Baca Juga : Penambahan Kasus Baru Covid-19 di DKI Capai 931 Pasien

“Memang sesuai aturan dan ketentuan, keluarga di situ harus keluar dari situ, namun karena ada unsur kemanusiaan tadi kami mencari solusi yang terbaik. Karena yang bersalah itu kan anak itu sudah dihukum. Apa iya satu keluarga harus menerima hukuman,” ucapnya.

Terlebih, lanjut Riza, warga di sana juga tidak keberatan bahwa kakek dan nenek sang bayi tersebut beserta keluarga lainnya yang tidak bersalah untuk meneruskan tinggal di Rusun tersebut.

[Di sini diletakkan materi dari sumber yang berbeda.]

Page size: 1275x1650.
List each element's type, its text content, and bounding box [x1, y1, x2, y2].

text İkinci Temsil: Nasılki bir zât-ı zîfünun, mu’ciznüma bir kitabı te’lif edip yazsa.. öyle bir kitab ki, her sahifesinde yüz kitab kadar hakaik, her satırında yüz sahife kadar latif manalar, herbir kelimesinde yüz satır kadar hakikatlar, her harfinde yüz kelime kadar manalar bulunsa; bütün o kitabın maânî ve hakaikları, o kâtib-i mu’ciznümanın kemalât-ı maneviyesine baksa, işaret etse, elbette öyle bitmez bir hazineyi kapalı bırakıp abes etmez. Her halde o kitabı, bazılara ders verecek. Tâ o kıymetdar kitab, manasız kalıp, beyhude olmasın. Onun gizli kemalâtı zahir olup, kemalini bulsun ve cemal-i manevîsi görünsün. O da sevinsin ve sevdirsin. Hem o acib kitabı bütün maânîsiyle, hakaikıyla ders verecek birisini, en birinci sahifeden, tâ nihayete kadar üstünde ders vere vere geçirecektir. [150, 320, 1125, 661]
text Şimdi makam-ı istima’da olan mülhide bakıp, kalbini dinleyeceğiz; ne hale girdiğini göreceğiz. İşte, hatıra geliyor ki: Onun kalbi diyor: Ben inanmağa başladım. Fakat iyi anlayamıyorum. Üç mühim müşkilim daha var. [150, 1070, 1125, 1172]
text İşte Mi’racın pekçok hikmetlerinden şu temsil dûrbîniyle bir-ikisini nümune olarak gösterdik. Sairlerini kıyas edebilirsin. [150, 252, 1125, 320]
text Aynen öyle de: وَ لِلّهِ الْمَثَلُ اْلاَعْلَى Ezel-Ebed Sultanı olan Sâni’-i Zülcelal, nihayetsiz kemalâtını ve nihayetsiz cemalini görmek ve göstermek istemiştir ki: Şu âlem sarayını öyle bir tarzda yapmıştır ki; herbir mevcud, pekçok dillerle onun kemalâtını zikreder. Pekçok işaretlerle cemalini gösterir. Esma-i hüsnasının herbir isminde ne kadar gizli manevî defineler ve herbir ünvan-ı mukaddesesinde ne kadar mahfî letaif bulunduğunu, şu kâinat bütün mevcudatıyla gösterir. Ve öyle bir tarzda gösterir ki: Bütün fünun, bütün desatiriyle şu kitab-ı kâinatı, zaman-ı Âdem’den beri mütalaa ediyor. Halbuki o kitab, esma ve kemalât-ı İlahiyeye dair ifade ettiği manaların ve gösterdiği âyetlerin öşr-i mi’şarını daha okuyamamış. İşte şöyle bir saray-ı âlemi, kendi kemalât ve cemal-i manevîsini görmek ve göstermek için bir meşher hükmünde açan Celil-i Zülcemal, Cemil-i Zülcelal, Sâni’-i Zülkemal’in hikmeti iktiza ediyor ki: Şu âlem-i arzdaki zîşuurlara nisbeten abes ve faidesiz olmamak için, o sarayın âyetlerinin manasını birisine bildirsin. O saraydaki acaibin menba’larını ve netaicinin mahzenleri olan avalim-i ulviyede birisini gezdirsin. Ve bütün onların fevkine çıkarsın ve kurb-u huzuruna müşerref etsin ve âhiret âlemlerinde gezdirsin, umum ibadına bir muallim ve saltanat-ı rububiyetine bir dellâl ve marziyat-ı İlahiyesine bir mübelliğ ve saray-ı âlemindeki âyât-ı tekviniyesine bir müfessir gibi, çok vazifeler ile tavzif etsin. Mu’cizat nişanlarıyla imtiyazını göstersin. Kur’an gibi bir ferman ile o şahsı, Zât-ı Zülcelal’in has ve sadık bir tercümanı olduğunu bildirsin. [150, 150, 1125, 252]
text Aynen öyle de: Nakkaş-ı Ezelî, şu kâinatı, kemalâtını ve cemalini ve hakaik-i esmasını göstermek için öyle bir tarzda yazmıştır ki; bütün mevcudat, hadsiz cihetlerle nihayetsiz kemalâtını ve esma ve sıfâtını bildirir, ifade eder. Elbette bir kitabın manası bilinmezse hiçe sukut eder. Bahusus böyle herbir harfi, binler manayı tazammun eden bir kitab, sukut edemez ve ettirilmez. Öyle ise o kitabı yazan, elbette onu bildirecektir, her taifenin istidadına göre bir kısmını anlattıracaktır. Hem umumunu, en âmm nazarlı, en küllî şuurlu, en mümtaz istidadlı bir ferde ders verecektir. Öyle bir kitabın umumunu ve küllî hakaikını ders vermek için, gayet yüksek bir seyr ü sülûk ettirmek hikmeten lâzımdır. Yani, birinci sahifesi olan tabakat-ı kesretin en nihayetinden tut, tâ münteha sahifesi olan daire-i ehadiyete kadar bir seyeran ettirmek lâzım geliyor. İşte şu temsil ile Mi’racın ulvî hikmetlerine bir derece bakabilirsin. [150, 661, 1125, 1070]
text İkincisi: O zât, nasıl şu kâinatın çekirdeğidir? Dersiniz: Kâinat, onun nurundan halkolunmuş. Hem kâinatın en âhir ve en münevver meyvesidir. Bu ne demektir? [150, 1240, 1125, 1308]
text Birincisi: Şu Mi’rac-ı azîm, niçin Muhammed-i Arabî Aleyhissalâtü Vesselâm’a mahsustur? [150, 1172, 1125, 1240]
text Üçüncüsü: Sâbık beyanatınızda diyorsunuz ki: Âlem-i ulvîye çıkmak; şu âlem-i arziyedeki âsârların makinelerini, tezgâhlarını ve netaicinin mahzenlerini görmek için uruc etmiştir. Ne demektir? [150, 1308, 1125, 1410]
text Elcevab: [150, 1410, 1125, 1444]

“Jadi jangan menghukum semua satu keluarga atas kesalahan satu orang. Prinsipnya kita akan carikan solusi yang terbaik bagi kepentingan semua, bagi anaknya, keluarganya dan masyarakat di situ juga di lingkungan rusun,” ucapnya menambahkan.

Sebelumnya, Amran mengatakan, ia bersama istri, anak, dan cucunya diusir oleh pihak Unit Pengelola Rumah Susun (UPRS) berdasarkan surat edaran yang dikeluarkan pada 27 Juni 2022.

Dalam dokumen yang bernomor 3915/RR.02.01 tentang pemutusan perjanjian sewa menyewa unit hunian itu, dinyatakan bahwa Amran sekeluarga harus dikeluarkan dan SP (surat perjanjian) mereka pun sudah tidak berlaku lagi di masa waktu yang tidak ditentukan.

Amran mempertanyakan alasan pihak pengelola rusun meminta ia dan keluarganya angkat kaki, padahal sedang mengurus cucunya yang baru lahir.

Amran menduga, ia dan keluarganya diminta keluar karena kasus pembuangan bayi oleh anaknya itu.